(Aim of the exercise) Retype every line of the data below, keeping each character and line break unchanged.

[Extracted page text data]
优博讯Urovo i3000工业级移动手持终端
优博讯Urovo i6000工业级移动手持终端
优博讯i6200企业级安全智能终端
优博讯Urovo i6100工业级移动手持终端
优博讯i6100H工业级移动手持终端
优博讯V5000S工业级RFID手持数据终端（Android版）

(Exercise answer)
优博讯Urovo i3000工业级移动手持终端
优博讯Urovo i6000工业级移动手持终端
优博讯i6200企业级安全智能终端
优博讯Urovo i6100工业级移动手持终端
优博讯i6100H工业级移动手持终端
优博讯V5000S工业级RFID手持数据终端（Android版）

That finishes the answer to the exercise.